Sign up to receive updates for the latest tech thought leadership insights, videos, and podcasts.
LegalCo*, a law firm in Cardiff, challenged ROCK to deploy SOC to secure its systems and data. Much of the firm's data was categorised as personal, sensitive and confidential and it recognised that a data breach could destroy their reputation and cost them significantly.
LegalCo challenged ROCK to strengthen its defences against potential cyber security attacks.
In strategic partnership with LegalCo, ROCK worked to learn about how its processes, systems and data supported its operations and how certain threats might impact the organisation. A single point of visibility for all potential threats was established to help in identifying weak links in LegalCo's defences.

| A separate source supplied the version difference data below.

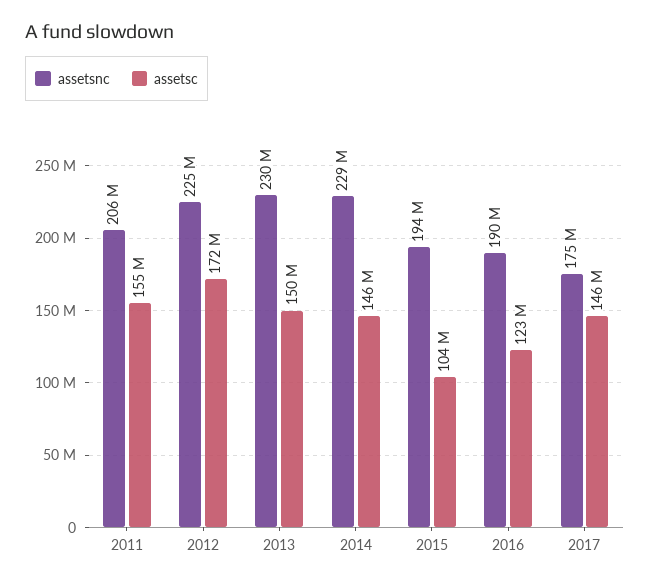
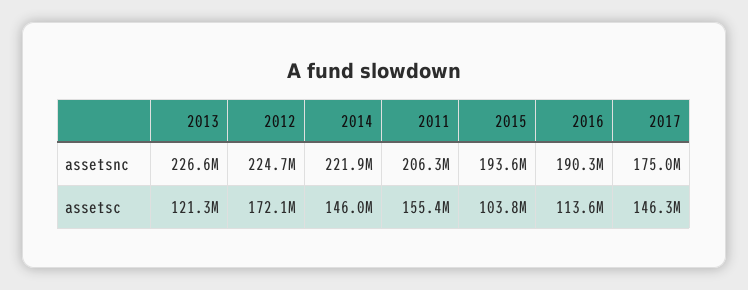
  {
    "assetsnc": {
      "2011": 206300000,
      "2012": 224700000,
-     "2013": 230000000,
+     "2013": 226600000,
-     "2014": 229000000,
+     "2014": 221900000,
      "2015": 193600000,
      "2016": 190300000,
      "2017": 175000000
    },
    "assetsc": {
      "2011": 155400000,
      "2012": 172100000,
-     "2013": 150000000,
+     "2013": 121300000,
      "2014": 146000000,
      "2015": 103800000,
-     "2016": 123000000,
+     "2016": 113600000,
      "2017": 146300000
    }
  }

It was discovered that LegalCo's disaster recovery and backup processes meant that if a data breach occurred, the most recent version of their data could not be recovered.
ROCK performed a series of tests wherein our engineers imitated the likely actions of cyber criminals. These were conducted both remotely and on-site, revealing several flaws that needed to be addressed. It was discovered that employees' lack of education in cyber security posed one of the strongest threats and this alongside poor anti-virus and firewall configuration meant phishing emails were highly likely to cause security issues.

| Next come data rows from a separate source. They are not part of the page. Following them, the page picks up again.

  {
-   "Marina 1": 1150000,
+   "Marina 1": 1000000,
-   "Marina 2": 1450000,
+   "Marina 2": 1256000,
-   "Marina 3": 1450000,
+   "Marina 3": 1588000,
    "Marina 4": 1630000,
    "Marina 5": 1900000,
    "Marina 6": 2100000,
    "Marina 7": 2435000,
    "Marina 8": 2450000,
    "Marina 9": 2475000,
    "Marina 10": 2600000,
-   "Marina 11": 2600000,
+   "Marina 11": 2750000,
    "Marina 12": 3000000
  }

ROCK worked with LegalCo to visualise its security threat landscape, including: endpoints, servers, software, services, traffic and processes so these assets could be configured in SOC proactive monitoring tools and analysed for threat 24/7/365. Proactive monitoring identified 13 potential threats in the first year and defended against them before an issue occurred.

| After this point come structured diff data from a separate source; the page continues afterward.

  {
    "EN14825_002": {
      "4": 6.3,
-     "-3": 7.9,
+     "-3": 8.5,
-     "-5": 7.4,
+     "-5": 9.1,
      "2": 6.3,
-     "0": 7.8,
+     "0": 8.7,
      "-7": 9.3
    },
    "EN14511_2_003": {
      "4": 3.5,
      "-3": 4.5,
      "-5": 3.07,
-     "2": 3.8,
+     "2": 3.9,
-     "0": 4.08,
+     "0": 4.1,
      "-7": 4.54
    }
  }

Employees were educated on cyber security best practices. This included information on how to verify emails as secure and how to identify phishing emails and fake websites. An ad hoc project was undertaken to include employee education videos and tutorials in the onboarding process so all new employees benefitted from the same education.
*We value our clients and their right to a confidentiality. While the name has been altered, the results are real.